In essence, they strate­gi­cally ig­nore re­gions sus­pected of har­bor­ing miss­ing an­no­ta­tions.

Table 1. in the pa­per is in­ter­est­ing. There are two no­tions here:

  1. Included: the ra­tio of part com­po­nents co-lo­cated with their sub­ject cat­e­gory in the same in­stance to the to­tal bound­ing boxes of the part com­po­nent.
  2. Co-occur: the ra­tio of im­ages con­tain­ing both part and sub­ject cat­e­gories to the to­tal im­ages hav­ing sub­ject cat­e­gories.

These num­bers paint a sober­ing pic­ture: miss­ing an­no­ta­tions per­vade the Open Images Dataset.

The pa­per sum­ma­rizes both al­go­rithms for­mally, but a plain-Eng­lish trans­la­tion proves help­ful:

  • Part-aware sam­pling: For each RoI pro­posal (Line 1), check whether the as­so­ci­ated ground-truth (Line 3) con­tains part cat­e­gories (Line 4). If so, ig­nore la­bels (Line 6) that have not been ver­i­fied (Line 5).

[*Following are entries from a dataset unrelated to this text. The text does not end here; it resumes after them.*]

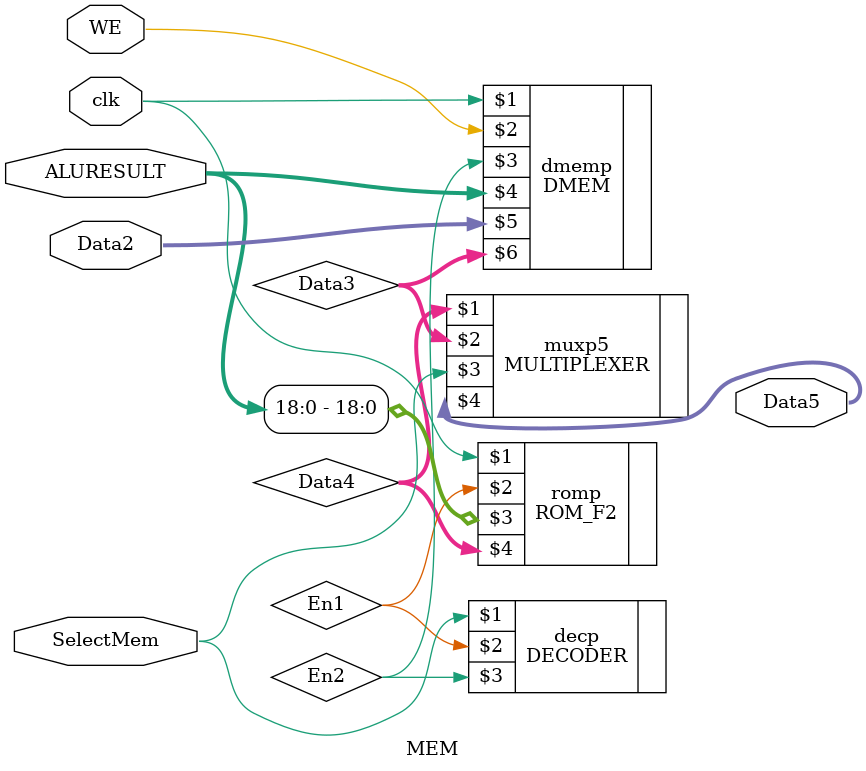
<source format=sv>
module MEM(input logic SelectMem, WE, clk,
			  input logic [31:0] ALURESULT,
			  input logic [31:0] Data2,
			  output logic [31:0] Data5);

logic En1, En2;
logic [31:0] Data4,Data3;




DECODER decp (SelectMem, En1, En2);		  
ROM_F2 romp(clk, En1, ALURESULT[18:0], Data4);
DMEM dmemp (clk, WE, En2, ALURESULT, Data2, Data3);
MULTIPLEXER  muxp5 (Data4,Data3, SelectMem, Data5);


	
endmodule
</source>
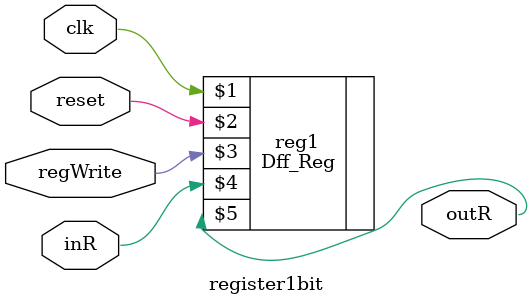
<source format=v>
/*##########################################################################################
Note: Please don’t upload the assignments, template file/solution and lab. manual on GitHub or others public repository. 
Kindly remove them, if you have uploaded the previous assignments. 
It violates the BITS’s Intellectual Property Rights (IPR).
*******************************************************************************************/


//The Dff_Reg will be used for making the pipeline registers


module register1bit(input clk, input reset, input regWrite, input inR, output outR);
    //WRITE YOUR CODE HERE, NO NEED TO DEFINE NEW VARIABLES
    Dff_Reg reg1(clk,reset,regWrite,inR,outR);
    
endmodule	 


</source>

  • Pseudo la­bel-guided sam­pling: For each out­put from a trained model (Line 2), discard en­tries whose score falls be­low the thresh­old or whose la­bel be­longs to the ver­i­fied set (Line 3); also dis­card any that lie too close to ex­ist­ing ground-truth (Line 6). Then, for each RoI pro­posal (Line 8), add boxes from the fil­tered out­put to the ig­nored set (Line 11) if their IoU with the RoI exceeds the thresh­old (Line 10).

Experiments

Nothing ground­break­ing here—stan­dard ex­per­i­men­tal val­i­da­tion. That said, I plan to im­ple­ment soft sam­pling and pseudo la­bel-guided sam­pling in the com­ing weeks. Time will tell whether these meth­ods gen­uinely im­prove my own work.